Claimant was a repeat offender and admittedly guilty of the charge. When appeal on merit basis on the property failed, the instant case was thereafter pursued not on the basis of merit, but on the technicality that an officer not designated and authorized to confer on discipline cases must nevertheless do so. In sustaining that contention in order to restore an errant employe to service with pay for time lost, Award 9832 is grossly erroneous.
LABOR MEMBER'S REPLY TO CARRIER MEMBER'S DISSENT
TO AWARD NO. 9832, DOCKET NO. CL-11801
The Dissenters, in their usual manner, attempt to becloud the issue with incompetent, irrelevant and immaterial matters relating to provisions of the Railway Labor Act and false assumptions.
The Railway Labor Act leaves to the parties the authority to designate their own representatives and provide how and to whom grievances shall be presented and appealed "in the usual manner up to and including the chief operating officer of the carrier designated to handle such disputes". Section 3, First (j). The parties to the subject agreement have agreed in Rule 22 (c) and (d) for an appeal hearing before the next two higher officers.
The appeal hearing under Rule 22 (c) shall be held within ten (10) days from date of appeal and "copy of evidence taken in writing at the investigation or hearing will be furnished to the employe and his representative on request" The appeal hearing under this provision was held before the General Superintendent however, it was a perfunctory hearing without any evidence having been taken in writing. Consequently, General Superintendent Shea's treatment of the appeal under Rule 22(c) was not only perfunctory, but also arbitrary, capricious and in direct violation of Rule 22 (e).
In view of the requirements of Rule 22 (d), which provides for a further appeal from the hearing before General Superintendent Shea held under Rule 22 (c), such additional appeal be held within thirty (30) days from date appeal is made, it is clear that Shea could not be considered the "next higher official" to whom such an appeal could be made. Carrier, having designated Vice President Amour as the "chief operating officer" to handle such disputes, could not deny claimant's substantive rights to an appeal to such officer under the clear mandate of Rule 22(d). Mr. Amour's flat refusal to entertain claimant's appeal was arbitrary and capricious. 9832-s 901
The penultimate paragraph of the Dissent is based entirely upon conjecture and assumption, in addition to being irrelevant to the issue confronting the Board. No attempt was made by the Carrier to prove its charges at the investigation. The transcript reveals that the hearing was conducted by Carrier's Superintendent and Trainmaster.
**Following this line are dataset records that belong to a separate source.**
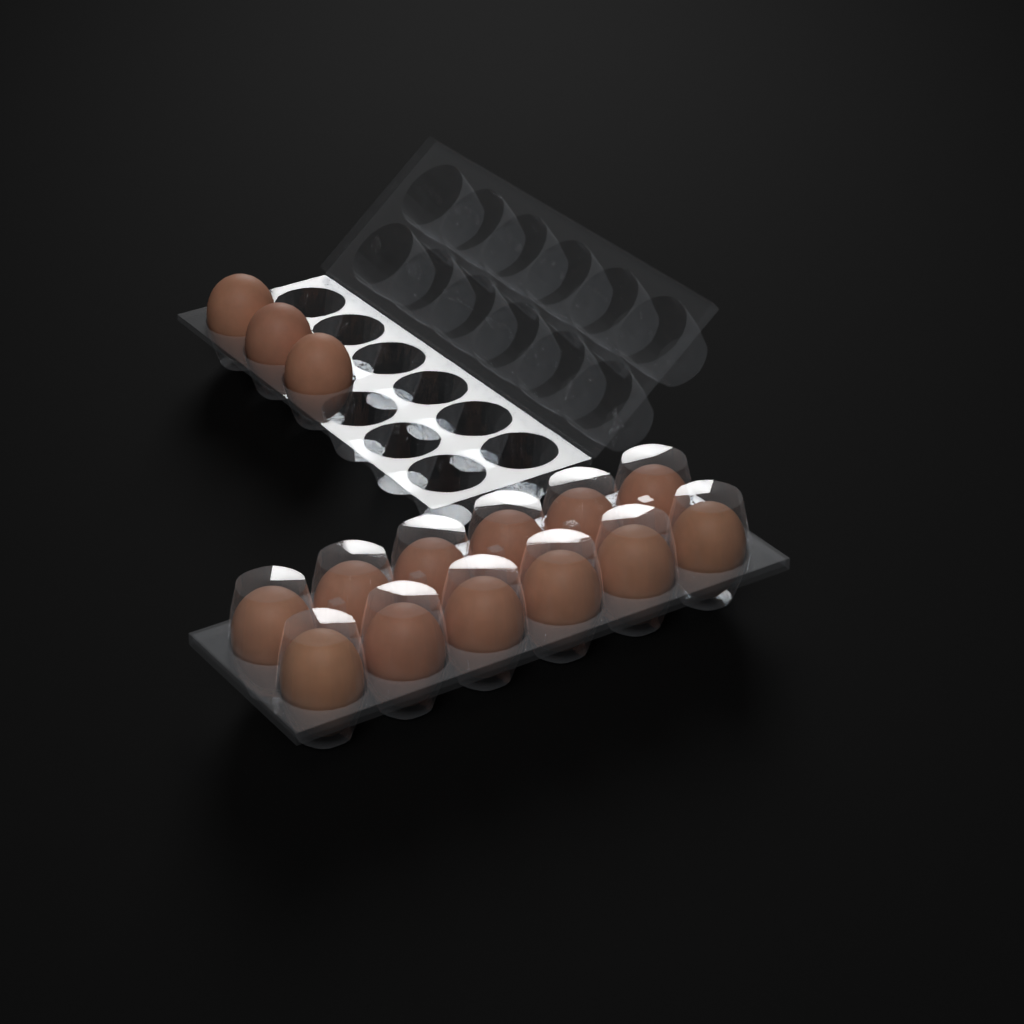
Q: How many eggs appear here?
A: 15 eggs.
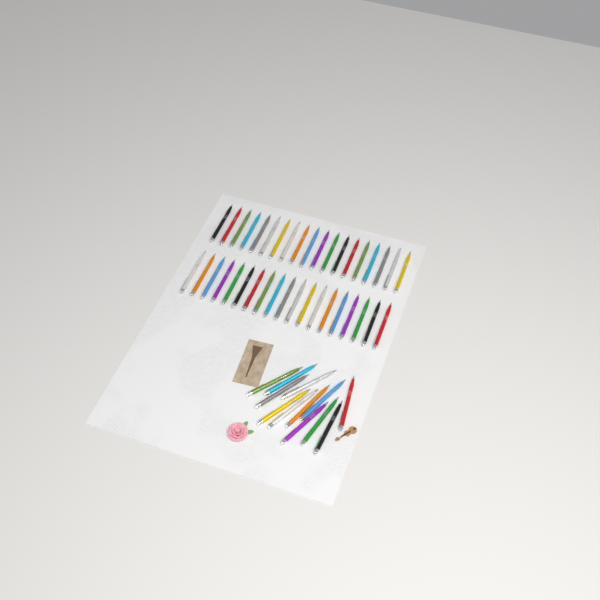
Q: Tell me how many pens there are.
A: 50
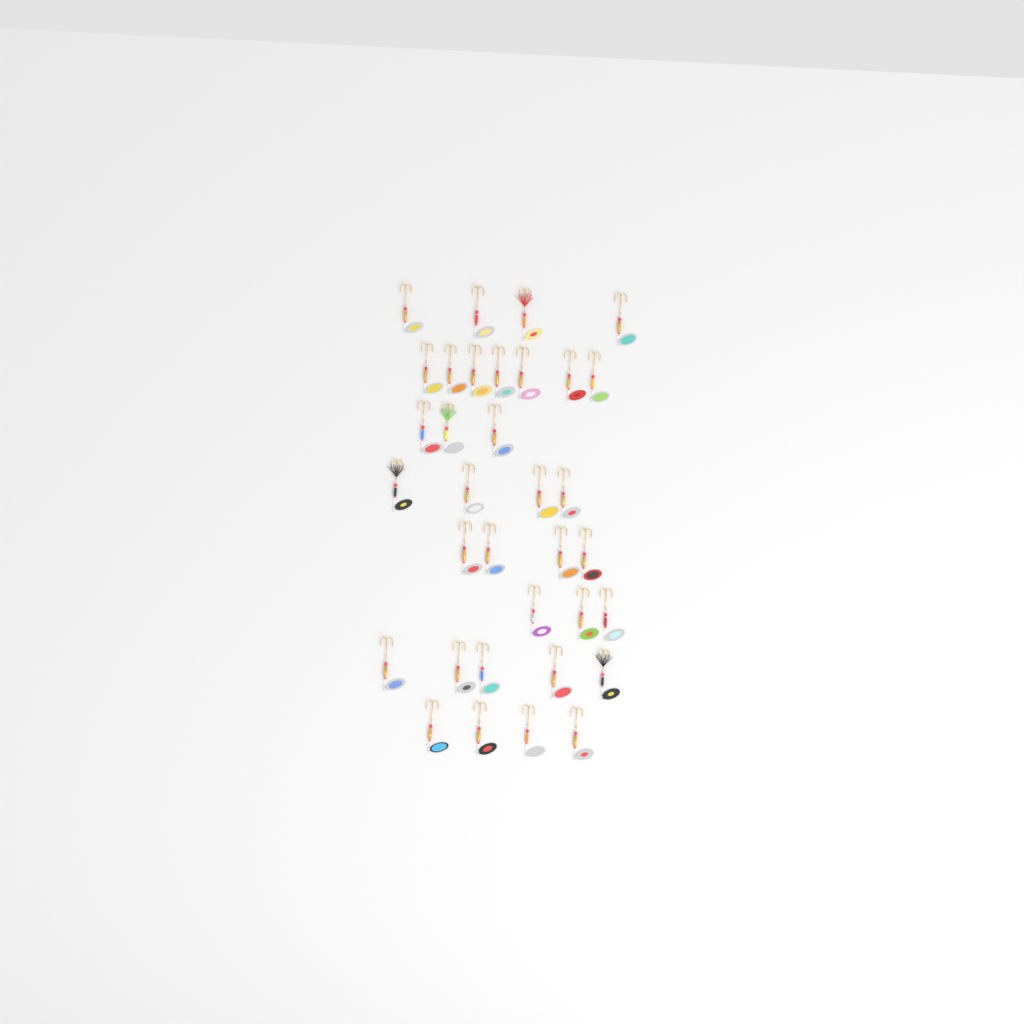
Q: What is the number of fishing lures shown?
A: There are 34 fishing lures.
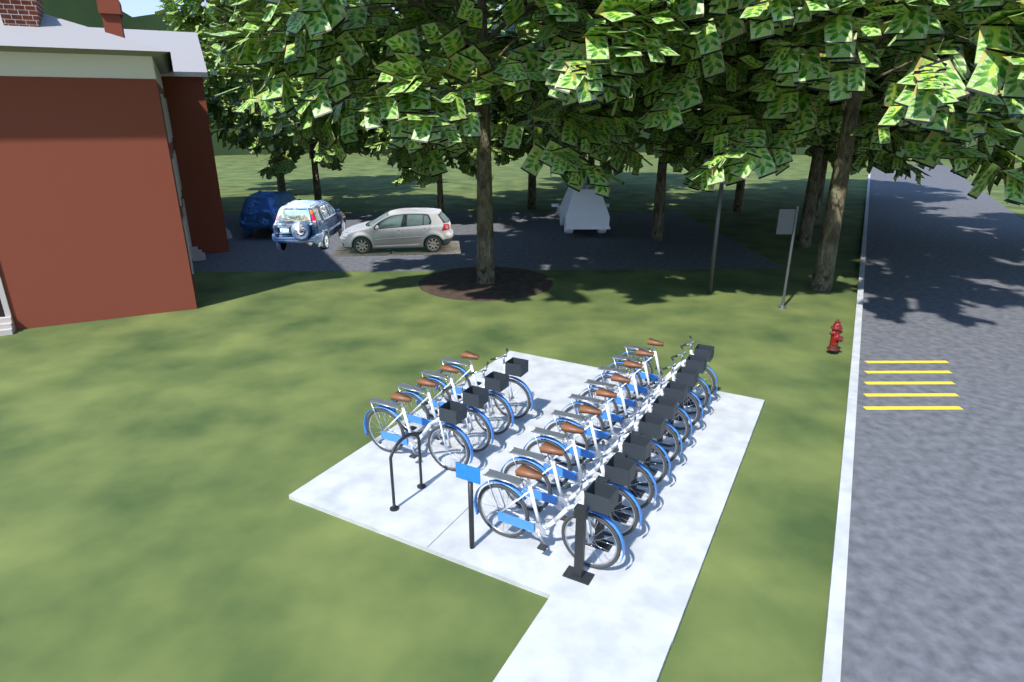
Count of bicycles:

The Trainmaster, apparently the complaining witness, offered no evidence in support of Carrier's charge, which did not include the charge of "repeat offender". Neither is there any evidence of record sustaining the allegation that Claimant was "admittedly guilty", as asserted by the Dissenters.
No decision of guilt could properly be made until Claimant's rights of appeal had been granted in accordance with Rule 22. Consequently, the Dissenters' have again prematurely jumped to false conclusions upon a showing of facts to the contrary. That an employe shall not be judged guilty until the entire procedures provided in Rule 22 have been fully complied with, is evidenced by Rule 22(f), where the contracting parties agreed that:
Award 9832 properly disposed of the pertinent issue before the Board by holding that Claimant's substantive rights under Rule 22(c) and (d) were abrogated.